What is it with these pathetic melodies…
Did it derive from Byzantine Russian liturgy – or is it the result of a heavily suppressed people?
The USSR definitely preferred the last option when they welcomed traditional and “democratic” songs to their proud new nation.

Interestingly – while proletarian mass music lost its appeal after WWII – folkloric music did not which explains why the music that thrived in the golden period of Russian films is not that much tinted with politics.

This scene from the 1964 movie КриницыKrynica(?) shows a bourgeois-girl outsung by her village classmates.

Let me start off by saying that I never thought mockery could be hauntingly beautiful.
The country children seem carefree and happy but their song is just as joyful as it is sad and I cannot find a better word describing it than melancholy.

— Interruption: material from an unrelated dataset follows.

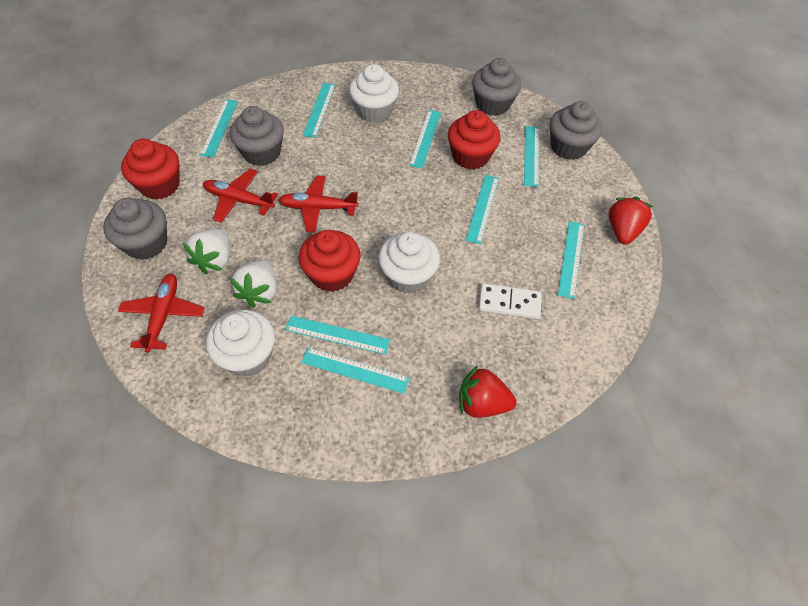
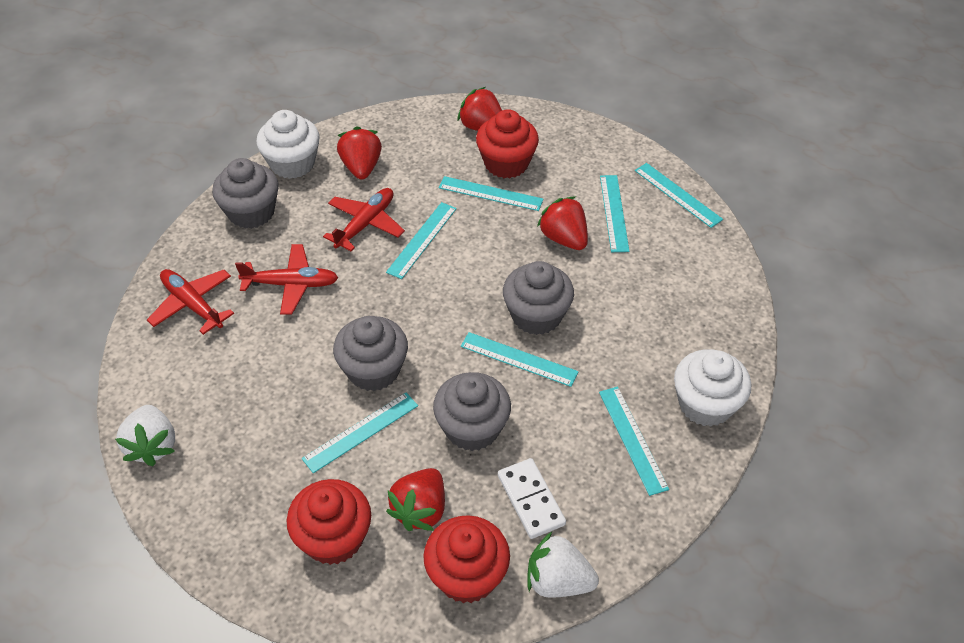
red strawberry: 2 -> 4
turquoise ruler: 8 -> 7
white cupcake: 3 -> 2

Folk music from Russian films often introduce one vocal for a starter. On the second verse it is accompanied by another vocal (or a choir) and as the final touch they bring in the orchestra – which never fails to send shivers up my spine!

If anyone is interested there is a good example of this technique in the opening of Quiet Flows the Don (1957).

There are however exceptions to this rule.

In The Fishwives scene from Malva (1957) no orchestra is needed:

Russian folk music does not get much better than this. Listen to the calmness in those voices…
The vocals in russian films are often dry and accompanied by the sounds of fire or by water – as in this scene.

The Ancient Greek concepts of the classical elements never go wrong and the Russians audaciously use them to enhance their movies.